I love lists, reading them and making them. My descriptions are either short or else nonexistent, if I think the title covers it or the book is well-known, but I’d be happy to expound on any title.
Best of 2012 in no order:
- Children of the Sun: A Narrative of Decadence in England after 1918, by Martin Green.
Tender is the Night, by F. Scott Fitzgerald
A Compass Error, by Sybille Bedford: the account of how a thoughtless moment can alter a life.
A Moveable Feast, by Ernest Hemingway
Chronicle in Stone, by Ismail Kadare: WWII in Albania, as seen through the eyes of a boy.
Under Gemini, by Isabel Bolton: a memoir of growing up with a twin at the end of the 19th century.
The Wages Of Guilt: Memories Of War In Germany And Japan, by Ian Buruma.
The Hare With Amber Eyes: A Family's Century of Art and Loss, by Edmund de Waal
Worst of 2012: I’m not including books where I should have known better or where my expectations weren’t high (those Georgette Heyers!), only ones where I expected much, much more.
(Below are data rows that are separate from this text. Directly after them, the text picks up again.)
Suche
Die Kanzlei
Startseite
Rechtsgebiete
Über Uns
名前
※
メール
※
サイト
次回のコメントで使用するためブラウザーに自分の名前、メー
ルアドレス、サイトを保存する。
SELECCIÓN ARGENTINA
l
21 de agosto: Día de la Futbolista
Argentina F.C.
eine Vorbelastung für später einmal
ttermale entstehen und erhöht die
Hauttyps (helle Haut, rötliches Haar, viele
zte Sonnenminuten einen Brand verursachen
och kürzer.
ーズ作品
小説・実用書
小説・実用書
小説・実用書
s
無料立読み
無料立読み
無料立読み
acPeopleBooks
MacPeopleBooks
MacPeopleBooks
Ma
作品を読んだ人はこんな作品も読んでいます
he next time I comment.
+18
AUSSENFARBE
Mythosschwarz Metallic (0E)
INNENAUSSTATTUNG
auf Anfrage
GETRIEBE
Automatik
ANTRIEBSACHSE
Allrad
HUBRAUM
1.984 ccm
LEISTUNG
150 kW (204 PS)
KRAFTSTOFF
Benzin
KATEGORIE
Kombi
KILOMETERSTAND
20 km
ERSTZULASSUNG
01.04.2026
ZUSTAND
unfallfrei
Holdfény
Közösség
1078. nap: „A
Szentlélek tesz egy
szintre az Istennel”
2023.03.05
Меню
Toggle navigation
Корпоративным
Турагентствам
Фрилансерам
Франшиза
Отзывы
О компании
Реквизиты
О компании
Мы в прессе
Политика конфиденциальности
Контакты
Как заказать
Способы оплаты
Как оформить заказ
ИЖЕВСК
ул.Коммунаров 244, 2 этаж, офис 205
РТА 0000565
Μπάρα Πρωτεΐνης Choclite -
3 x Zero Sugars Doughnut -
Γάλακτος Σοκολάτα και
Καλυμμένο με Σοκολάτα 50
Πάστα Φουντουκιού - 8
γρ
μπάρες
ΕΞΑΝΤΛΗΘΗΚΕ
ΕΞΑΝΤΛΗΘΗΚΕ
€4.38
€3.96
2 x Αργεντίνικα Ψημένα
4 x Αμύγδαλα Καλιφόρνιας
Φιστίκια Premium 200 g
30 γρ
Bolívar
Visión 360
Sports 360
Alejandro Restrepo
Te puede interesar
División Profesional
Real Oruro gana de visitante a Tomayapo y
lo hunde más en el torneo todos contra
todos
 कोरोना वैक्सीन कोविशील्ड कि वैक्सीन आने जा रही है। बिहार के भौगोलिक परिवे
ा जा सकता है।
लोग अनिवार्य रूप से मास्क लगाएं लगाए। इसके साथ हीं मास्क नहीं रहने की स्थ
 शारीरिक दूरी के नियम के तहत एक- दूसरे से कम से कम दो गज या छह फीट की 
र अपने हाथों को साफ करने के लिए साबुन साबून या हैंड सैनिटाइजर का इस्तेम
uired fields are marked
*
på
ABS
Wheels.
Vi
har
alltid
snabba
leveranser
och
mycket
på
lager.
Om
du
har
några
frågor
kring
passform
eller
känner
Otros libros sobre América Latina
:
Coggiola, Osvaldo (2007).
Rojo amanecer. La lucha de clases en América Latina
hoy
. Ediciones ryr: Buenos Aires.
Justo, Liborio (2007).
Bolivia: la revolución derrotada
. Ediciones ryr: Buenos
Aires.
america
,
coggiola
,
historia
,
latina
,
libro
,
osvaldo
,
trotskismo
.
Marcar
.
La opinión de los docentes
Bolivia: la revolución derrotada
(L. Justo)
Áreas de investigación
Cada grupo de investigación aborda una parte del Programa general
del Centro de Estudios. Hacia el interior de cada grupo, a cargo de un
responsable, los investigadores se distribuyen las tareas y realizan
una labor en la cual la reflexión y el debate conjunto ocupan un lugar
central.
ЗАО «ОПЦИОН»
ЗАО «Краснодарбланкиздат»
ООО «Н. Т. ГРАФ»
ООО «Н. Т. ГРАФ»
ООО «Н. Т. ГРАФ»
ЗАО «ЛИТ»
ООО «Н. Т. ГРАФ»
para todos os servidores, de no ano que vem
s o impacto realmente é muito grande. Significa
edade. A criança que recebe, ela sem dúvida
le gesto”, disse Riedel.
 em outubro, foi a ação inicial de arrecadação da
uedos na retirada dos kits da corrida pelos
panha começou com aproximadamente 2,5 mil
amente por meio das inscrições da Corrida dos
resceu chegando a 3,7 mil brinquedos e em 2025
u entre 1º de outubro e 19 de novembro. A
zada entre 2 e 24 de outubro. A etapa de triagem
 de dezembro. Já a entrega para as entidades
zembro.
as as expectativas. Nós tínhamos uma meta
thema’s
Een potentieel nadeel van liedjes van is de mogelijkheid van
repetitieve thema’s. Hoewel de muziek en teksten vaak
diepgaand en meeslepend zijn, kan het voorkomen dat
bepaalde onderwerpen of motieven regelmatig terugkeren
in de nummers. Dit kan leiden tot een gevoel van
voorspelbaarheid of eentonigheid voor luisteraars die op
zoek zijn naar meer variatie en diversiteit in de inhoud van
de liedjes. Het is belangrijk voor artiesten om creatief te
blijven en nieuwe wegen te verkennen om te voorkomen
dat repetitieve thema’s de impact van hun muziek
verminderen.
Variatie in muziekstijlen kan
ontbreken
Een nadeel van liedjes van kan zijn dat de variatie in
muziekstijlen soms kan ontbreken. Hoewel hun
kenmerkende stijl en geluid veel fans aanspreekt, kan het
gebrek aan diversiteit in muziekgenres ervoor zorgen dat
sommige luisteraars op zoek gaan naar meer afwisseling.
- Catherine the Great: Portrait of a Woman, by Robert K. Massie
Cloud Atlas, by David Mitchell
On Chesil Beach, by Ian McEwan
Uncommon Arrangements: Seven Portraits of Married Life in London Literary Circles 1910-1939, by Katie Roiphe
Death Comes to Pemberley, by P.D. James
The Sisters: The Saga of the Mitford Family, by Mary S. Lovell
Remains of the Day, by Kazuo Ishiguro
The Shadow of the Wind, by Carlos Ruiz Zafón
I see a few of my worst made some best lists. That’s a horse race for you.